• ACTIVITY: When you reach the line containing "the campervan fields." in the data below, begin returning lines exactly as written, and stop once the line containing "are not permitted)." has been returned.

• DATA UNDER STUDY:
BEGIN
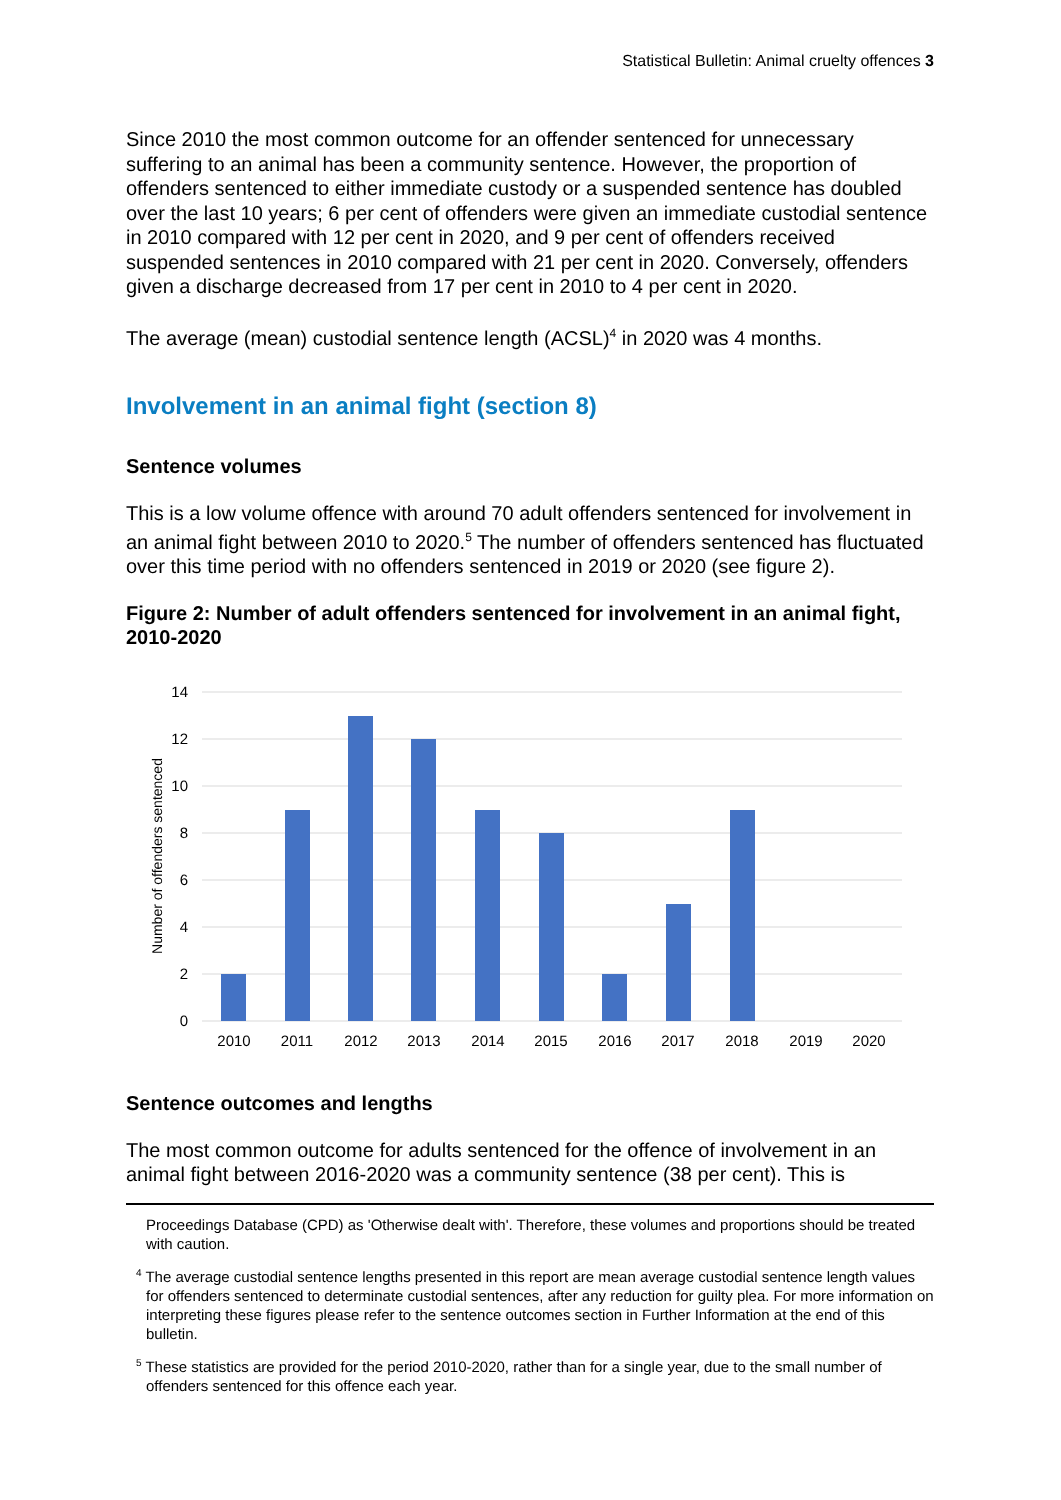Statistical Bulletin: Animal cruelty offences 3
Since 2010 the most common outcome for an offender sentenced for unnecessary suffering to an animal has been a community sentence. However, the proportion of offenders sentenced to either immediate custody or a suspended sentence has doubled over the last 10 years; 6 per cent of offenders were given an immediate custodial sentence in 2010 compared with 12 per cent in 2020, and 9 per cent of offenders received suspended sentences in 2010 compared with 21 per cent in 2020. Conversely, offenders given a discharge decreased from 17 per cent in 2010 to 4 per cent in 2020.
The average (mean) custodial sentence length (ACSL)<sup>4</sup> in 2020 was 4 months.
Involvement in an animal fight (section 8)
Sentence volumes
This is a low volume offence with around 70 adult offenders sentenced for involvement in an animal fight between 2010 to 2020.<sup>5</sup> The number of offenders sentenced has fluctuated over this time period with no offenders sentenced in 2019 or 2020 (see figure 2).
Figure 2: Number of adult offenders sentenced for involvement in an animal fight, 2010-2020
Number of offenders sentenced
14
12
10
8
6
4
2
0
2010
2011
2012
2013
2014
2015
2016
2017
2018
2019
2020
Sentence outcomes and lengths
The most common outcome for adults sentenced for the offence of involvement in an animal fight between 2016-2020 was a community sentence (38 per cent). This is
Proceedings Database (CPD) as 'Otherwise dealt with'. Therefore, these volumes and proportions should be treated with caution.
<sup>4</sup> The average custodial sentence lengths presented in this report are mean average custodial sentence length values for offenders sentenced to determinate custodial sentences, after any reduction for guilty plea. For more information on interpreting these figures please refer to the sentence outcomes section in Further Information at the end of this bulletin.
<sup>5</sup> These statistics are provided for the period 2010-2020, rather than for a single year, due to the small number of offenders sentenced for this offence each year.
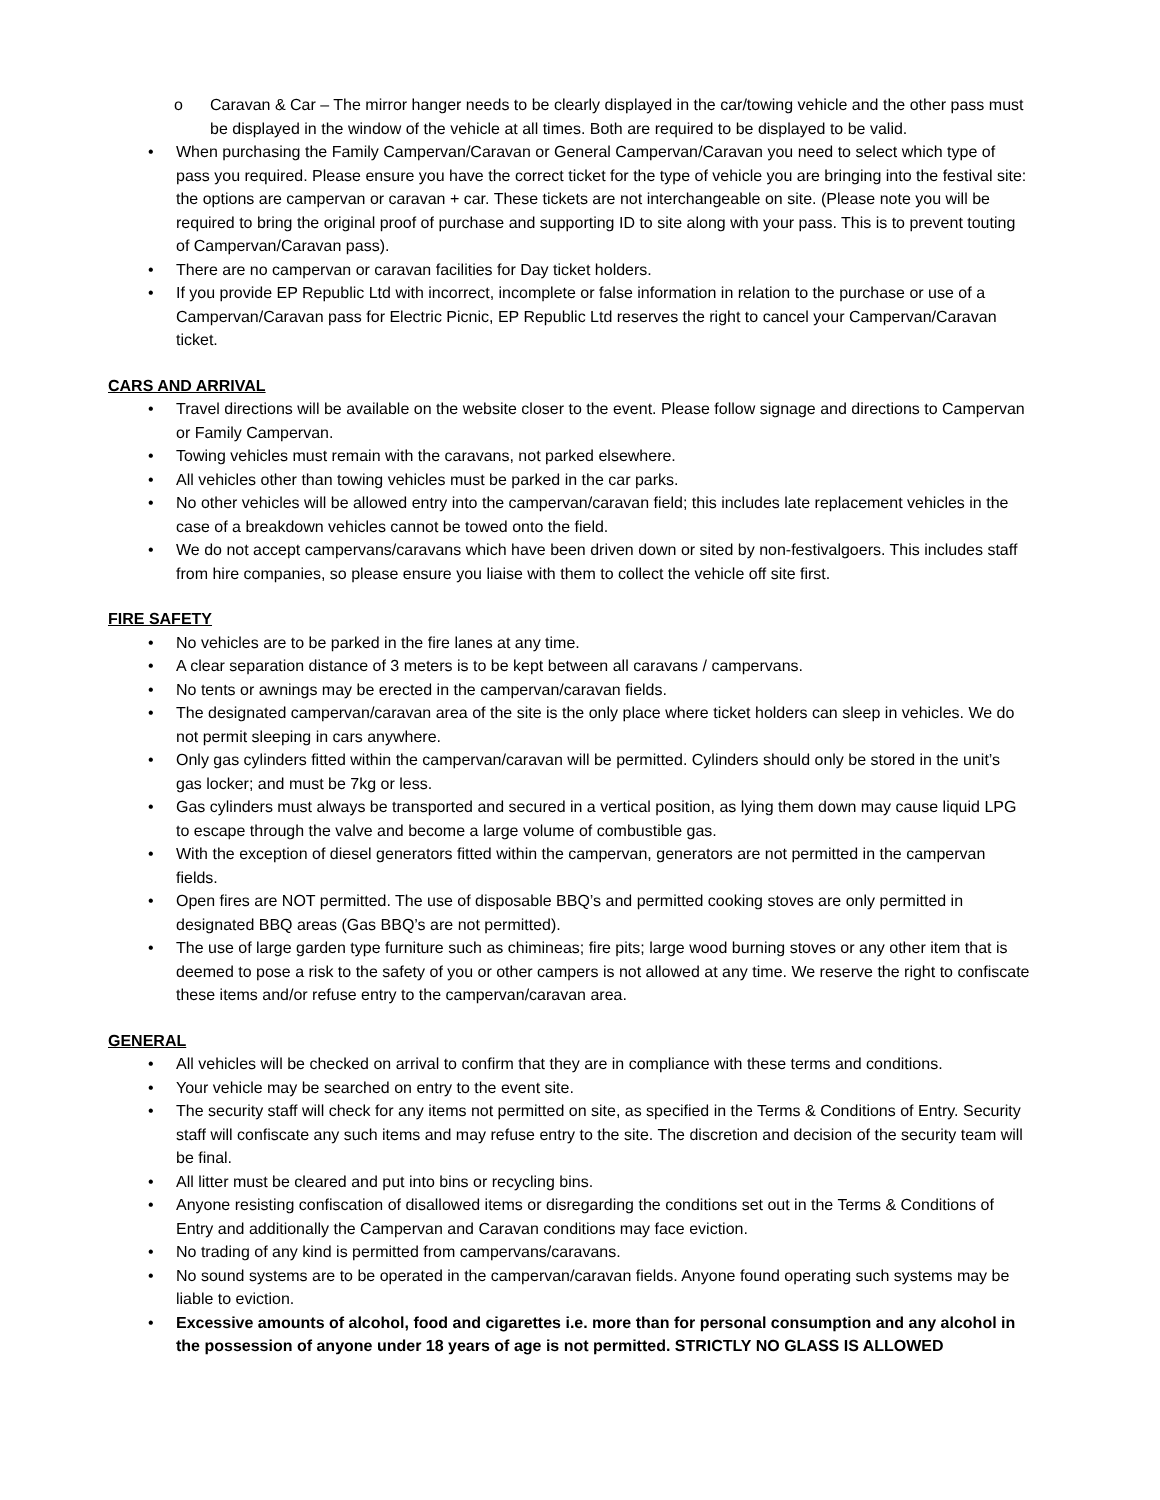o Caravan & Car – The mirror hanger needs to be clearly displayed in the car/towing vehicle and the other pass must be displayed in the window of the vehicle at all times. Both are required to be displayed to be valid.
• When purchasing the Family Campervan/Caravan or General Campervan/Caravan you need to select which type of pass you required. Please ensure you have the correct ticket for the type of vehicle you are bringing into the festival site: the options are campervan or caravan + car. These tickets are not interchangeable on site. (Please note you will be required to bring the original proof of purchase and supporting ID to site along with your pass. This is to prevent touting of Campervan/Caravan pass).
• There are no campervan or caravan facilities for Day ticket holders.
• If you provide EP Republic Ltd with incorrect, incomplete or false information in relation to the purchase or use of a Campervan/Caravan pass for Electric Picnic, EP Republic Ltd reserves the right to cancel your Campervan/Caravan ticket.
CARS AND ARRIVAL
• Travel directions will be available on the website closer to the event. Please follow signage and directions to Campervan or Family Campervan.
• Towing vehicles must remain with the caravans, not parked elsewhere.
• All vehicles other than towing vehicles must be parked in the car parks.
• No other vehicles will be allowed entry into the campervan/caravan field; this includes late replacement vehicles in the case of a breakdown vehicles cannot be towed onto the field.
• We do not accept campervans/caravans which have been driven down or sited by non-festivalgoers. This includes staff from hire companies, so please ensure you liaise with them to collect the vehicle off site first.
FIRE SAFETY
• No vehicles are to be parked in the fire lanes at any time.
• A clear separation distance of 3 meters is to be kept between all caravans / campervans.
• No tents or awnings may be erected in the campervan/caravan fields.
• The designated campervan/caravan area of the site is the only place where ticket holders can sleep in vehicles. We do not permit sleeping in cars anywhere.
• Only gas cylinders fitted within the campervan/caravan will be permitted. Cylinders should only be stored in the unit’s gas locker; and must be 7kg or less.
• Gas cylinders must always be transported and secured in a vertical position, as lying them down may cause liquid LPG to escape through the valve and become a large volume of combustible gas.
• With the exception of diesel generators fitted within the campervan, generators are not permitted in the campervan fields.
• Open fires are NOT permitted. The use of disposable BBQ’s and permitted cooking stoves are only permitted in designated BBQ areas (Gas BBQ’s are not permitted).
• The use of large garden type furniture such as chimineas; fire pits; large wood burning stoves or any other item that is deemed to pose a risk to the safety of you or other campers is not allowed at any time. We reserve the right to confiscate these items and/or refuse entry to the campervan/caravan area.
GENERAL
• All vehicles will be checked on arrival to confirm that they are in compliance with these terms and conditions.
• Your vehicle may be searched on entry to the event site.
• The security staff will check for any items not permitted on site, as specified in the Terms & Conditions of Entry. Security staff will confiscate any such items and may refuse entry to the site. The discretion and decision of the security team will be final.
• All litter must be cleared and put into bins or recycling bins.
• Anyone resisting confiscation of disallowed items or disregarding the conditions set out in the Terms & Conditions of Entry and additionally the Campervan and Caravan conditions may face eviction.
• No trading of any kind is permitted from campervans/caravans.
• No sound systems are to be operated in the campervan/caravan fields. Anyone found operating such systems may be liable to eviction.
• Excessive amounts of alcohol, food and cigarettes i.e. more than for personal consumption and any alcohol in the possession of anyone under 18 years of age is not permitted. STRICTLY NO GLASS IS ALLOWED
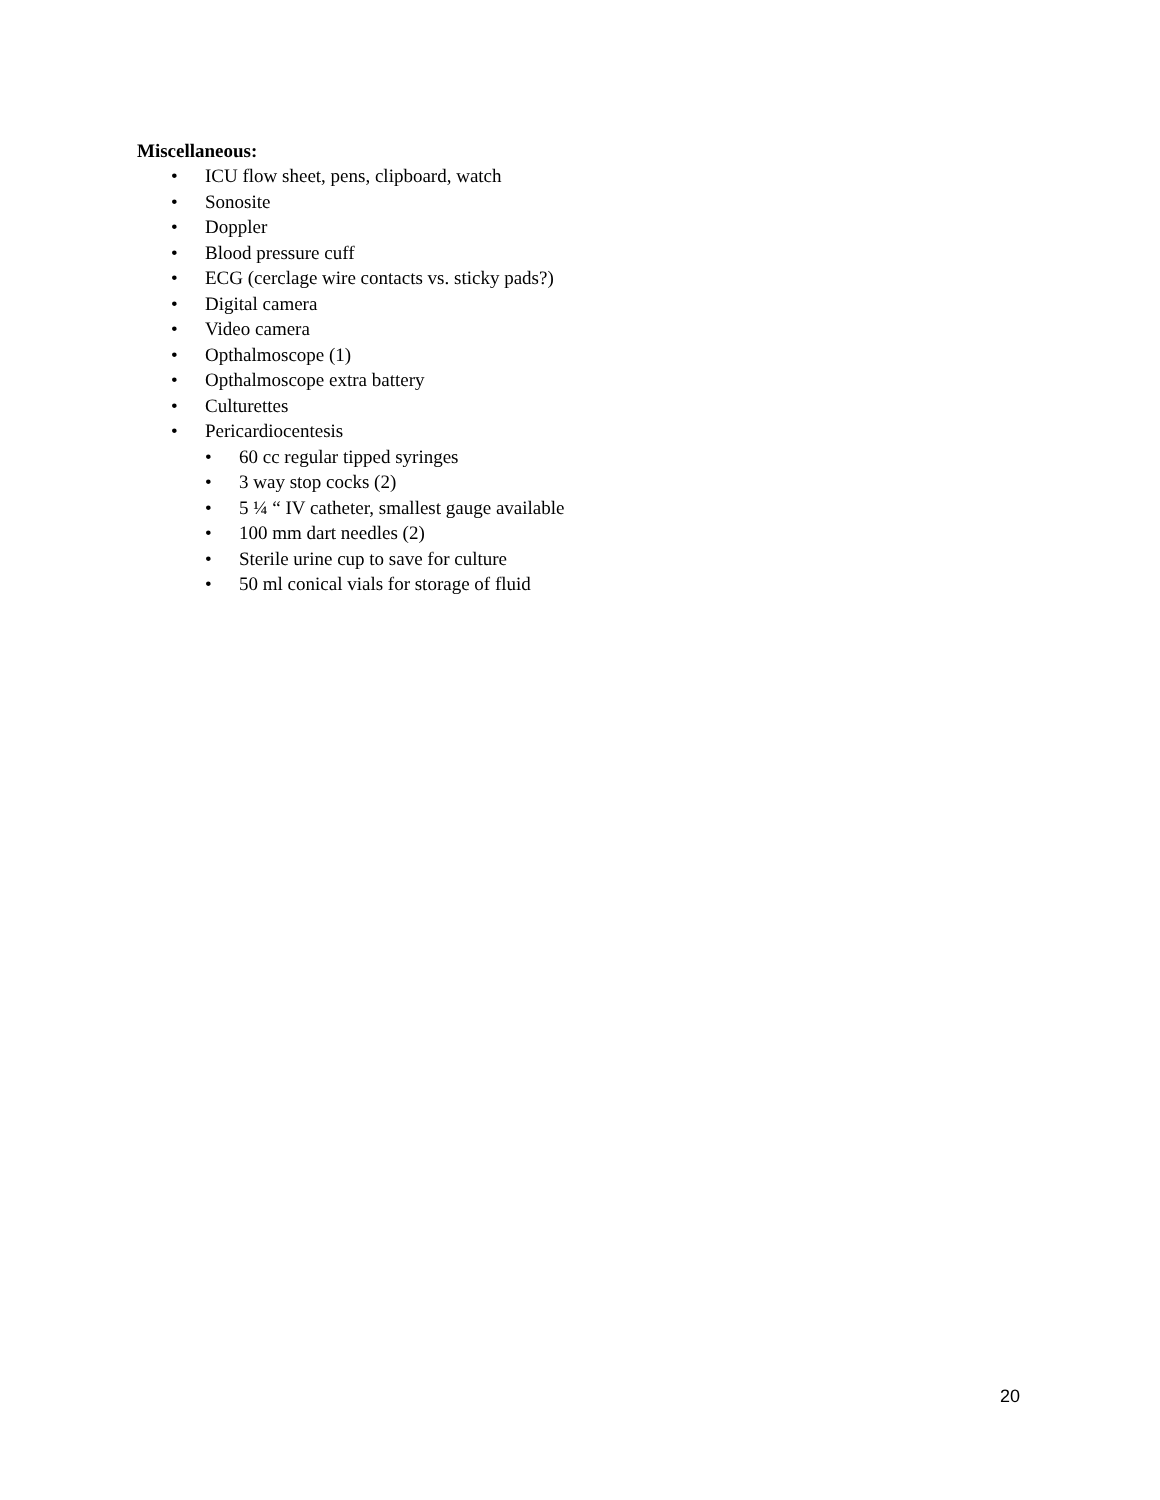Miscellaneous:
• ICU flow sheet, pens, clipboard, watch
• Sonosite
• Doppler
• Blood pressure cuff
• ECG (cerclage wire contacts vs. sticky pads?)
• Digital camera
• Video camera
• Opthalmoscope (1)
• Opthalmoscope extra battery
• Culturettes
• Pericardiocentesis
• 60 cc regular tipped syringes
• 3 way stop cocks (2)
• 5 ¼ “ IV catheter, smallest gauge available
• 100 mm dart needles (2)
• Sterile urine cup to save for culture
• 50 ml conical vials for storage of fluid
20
END
• ANSWER TO THE PROBLEM:
• With the exception of diesel generators fitted within the campervan, generators are not permitted in the campervan fields.
• Open fires are NOT permitted. The use of disposable BBQ’s and permitted cooking stoves are only permitted in designated BBQ areas (Gas BBQ’s are not permitted).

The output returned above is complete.